** Start of Given records **

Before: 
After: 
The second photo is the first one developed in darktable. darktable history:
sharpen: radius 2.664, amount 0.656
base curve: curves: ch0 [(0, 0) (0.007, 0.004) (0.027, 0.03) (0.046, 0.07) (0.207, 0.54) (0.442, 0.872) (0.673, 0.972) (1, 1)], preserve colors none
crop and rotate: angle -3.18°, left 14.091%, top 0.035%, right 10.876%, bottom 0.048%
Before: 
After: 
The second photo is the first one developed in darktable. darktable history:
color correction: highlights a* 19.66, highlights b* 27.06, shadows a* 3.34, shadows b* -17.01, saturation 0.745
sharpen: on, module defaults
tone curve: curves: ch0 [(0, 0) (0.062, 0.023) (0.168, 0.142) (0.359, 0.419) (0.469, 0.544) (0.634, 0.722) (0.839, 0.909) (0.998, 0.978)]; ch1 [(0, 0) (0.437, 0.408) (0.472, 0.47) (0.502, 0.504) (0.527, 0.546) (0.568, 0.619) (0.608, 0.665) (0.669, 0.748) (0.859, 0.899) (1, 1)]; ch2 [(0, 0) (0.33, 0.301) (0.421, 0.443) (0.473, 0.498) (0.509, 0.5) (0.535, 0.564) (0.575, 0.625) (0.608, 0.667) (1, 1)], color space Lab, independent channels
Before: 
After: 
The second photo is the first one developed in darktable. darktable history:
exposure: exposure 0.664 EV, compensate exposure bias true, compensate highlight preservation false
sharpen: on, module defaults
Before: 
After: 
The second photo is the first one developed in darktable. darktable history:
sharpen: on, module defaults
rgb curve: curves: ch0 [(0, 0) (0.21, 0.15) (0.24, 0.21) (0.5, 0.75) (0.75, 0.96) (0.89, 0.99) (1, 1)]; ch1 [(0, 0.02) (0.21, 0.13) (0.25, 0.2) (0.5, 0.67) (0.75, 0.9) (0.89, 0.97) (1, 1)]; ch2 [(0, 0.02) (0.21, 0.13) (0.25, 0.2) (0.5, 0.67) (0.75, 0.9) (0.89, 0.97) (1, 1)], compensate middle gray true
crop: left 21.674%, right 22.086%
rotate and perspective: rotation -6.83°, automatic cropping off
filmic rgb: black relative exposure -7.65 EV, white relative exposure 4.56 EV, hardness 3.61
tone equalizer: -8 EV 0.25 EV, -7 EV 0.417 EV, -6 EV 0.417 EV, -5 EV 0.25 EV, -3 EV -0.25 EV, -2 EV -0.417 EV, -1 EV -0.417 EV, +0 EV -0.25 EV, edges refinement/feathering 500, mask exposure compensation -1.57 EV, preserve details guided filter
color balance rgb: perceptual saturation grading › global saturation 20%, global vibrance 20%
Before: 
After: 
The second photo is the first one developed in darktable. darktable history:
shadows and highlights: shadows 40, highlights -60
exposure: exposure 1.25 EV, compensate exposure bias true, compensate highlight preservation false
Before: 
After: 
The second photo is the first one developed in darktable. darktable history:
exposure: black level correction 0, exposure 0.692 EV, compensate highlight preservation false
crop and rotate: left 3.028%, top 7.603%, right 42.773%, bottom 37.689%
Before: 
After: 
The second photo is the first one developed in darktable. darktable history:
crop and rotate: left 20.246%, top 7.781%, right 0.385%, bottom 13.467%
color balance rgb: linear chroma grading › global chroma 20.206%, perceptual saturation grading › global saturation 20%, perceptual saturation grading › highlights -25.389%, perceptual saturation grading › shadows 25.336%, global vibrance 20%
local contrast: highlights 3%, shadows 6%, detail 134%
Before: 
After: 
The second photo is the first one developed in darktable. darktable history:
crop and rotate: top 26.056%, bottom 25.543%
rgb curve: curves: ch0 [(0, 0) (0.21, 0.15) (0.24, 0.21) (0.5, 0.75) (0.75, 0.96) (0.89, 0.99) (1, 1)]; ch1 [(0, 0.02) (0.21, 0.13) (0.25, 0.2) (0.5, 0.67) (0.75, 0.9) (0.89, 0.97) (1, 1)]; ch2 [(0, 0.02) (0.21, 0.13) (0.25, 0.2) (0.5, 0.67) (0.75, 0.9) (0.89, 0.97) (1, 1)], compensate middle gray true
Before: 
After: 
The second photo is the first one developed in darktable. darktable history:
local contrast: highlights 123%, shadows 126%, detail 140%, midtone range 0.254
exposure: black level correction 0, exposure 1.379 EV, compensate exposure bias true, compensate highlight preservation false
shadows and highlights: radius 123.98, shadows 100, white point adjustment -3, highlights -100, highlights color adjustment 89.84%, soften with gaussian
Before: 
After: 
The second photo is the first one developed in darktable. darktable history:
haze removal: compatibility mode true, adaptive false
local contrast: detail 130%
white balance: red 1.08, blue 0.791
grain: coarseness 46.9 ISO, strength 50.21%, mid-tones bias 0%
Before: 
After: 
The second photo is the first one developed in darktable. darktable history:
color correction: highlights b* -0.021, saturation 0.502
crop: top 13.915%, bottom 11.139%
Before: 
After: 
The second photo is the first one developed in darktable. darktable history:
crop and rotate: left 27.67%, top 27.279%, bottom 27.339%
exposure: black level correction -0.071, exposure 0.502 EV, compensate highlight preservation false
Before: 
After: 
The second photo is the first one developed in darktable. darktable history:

** End of Given records **

■ Required task ■
Reproduce every row above verbatim, leaving every character unchanged.

■ Solution below ■
Before: 
After: 
The second photo is the first one developed in darktable. darktable history:
sharpen: radius 2.664, amount 0.656
base curve: curves: ch0 [(0, 0) (0.007, 0.004) (0.027, 0.03) (0.046, 0.07) (0.207, 0.54) (0.442, 0.872) (0.673, 0.972) (1, 1)], preserve colors none
crop and rotate: angle -3.18°, left 14.091%, top 0.035%, right 10.876%, bottom 0.048%
Before: 
After: 
The second photo is the first one developed in darktable. darktable history:
color correction: highlights a* 19.66, highlights b* 27.06, shadows a* 3.34, shadows b* -17.01, saturation 0.745
sharpen: on, module defaults
tone curve: curves: ch0 [(0, 0) (0.062, 0.023) (0.168, 0.142) (0.359, 0.419) (0.469, 0.544) (0.634, 0.722) (0.839, 0.909) (0.998, 0.978)]; ch1 [(0, 0) (0.437, 0.408) (0.472, 0.47) (0.502, 0.504) (0.527, 0.546) (0.568, 0.619) (0.608, 0.665) (0.669, 0.748) (0.859, 0.899) (1, 1)]; ch2 [(0, 0) (0.33, 0.301) (0.421, 0.443) (0.473, 0.498) (0.509, 0.5) (0.535, 0.564) (0.575, 0.625) (0.608, 0.667) (1, 1)], color space Lab, independent channels
Before: 
After: 
The second photo is the first one developed in darktable. darktable history:
exposure: exposure 0.664 EV, compensate exposure bias true, compensate highlight preservation false
sharpen: on, module defaults
Before: 
After: 
The second photo is the first one developed in darktable. darktable history:
sharpen: on, module defaults
rgb curve: curves: ch0 [(0, 0) (0.21, 0.15) (0.24, 0.21) (0.5, 0.75) (0.75, 0.96) (0.89, 0.99) (1, 1)]; ch1 [(0, 0.02) (0.21, 0.13) (0.25, 0.2) (0.5, 0.67) (0.75, 0.9) (0.89, 0.97) (1, 1)]; ch2 [(0, 0.02) (0.21, 0.13) (0.25, 0.2) (0.5, 0.67) (0.75, 0.9) (0.89, 0.97) (1, 1)], compensate middle gray true
crop: left 21.674%, right 22.086%
rotate and perspective: rotation -6.83°, automatic cropping off
filmic rgb: black relative exposure -7.65 EV, white relative exposure 4.56 EV, hardness 3.61
tone equalizer: -8 EV 0.25 EV, -7 EV 0.417 EV, -6 EV 0.417 EV, -5 EV 0.25 EV, -3 EV -0.25 EV, -2 EV -0.417 EV, -1 EV -0.417 EV, +0 EV -0.25 EV, edges refinement/feathering 500, mask exposure compensation -1.57 EV, preserve details guided filter
color balance rgb: perceptual saturation grading › global saturation 20%, global vibrance 20%
Before: 
After: 
The second photo is the first one developed in darktable. darktable history:
shadows and highlights: shadows 40, highlights -60
exposure: exposure 1.25 EV, compensate exposure bias true, compensate highlight preservation false
Before: 
After: 
The second photo is the first one developed in darktable. darktable history:
exposure: black level correction 0, exposure 0.692 EV, compensate highlight preservation false
crop and rotate: left 3.028%, top 7.603%, right 42.773%, bottom 37.689%
Before: 
After: 
The second photo is the first one developed in darktable. darktable history:
crop and rotate: left 20.246%, top 7.781%, right 0.385%, bottom 13.467%
color balance rgb: linear chroma grading › global chroma 20.206%, perceptual saturation grading › global saturation 20%, perceptual saturation grading › highlights -25.389%, perceptual saturation grading › shadows 25.336%, global vibrance 20%
local contrast: highlights 3%, shadows 6%, detail 134%
Before: 
After: 
The second photo is the first one developed in darktable. darktable history:
crop and rotate: top 26.056%, bottom 25.543%
rgb curve: curves: ch0 [(0, 0) (0.21, 0.15) (0.24, 0.21) (0.5, 0.75) (0.75, 0.96) (0.89, 0.99) (1, 1)]; ch1 [(0, 0.02) (0.21, 0.13) (0.25, 0.2) (0.5, 0.67) (0.75, 0.9) (0.89, 0.97) (1, 1)]; ch2 [(0, 0.02) (0.21, 0.13) (0.25, 0.2) (0.5, 0.67) (0.75, 0.9) (0.89, 0.97) (1, 1)], compensate middle gray true
Before: 
After: 
The second photo is the first one developed in darktable. darktable history:
local contrast: highlights 123%, shadows 126%, detail 140%, midtone range 0.254
exposure: black level correction 0, exposure 1.379 EV, compensate exposure bias true, compensate highlight preservation false
shadows and highlights: radius 123.98, shadows 100, white point adjustment -3, highlights -100, highlights color adjustment 89.84%, soften with gaussian
Before: 
After: 
The second photo is the first one developed in darktable. darktable history:
haze removal: compatibility mode true, adaptive false
local contrast: detail 130%
white balance: red 1.08, blue 0.791
grain: coarseness 46.9 ISO, strength 50.21%, mid-tones bias 0%
Before: 
After: 
The second photo is the first one developed in darktable. darktable history:
color correction: highlights b* -0.021, saturation 0.502
crop: top 13.915%, bottom 11.139%
Before: 
After: 
The second photo is the first one developed in darktable. darktable history:
crop and rotate: left 27.67%, top 27.279%, bottom 27.339%
exposure: black level correction -0.071, exposure 0.502 EV, compensate highlight preservation false
Before: 
After: 
The second photo is the first one developed in darktable. darktable history:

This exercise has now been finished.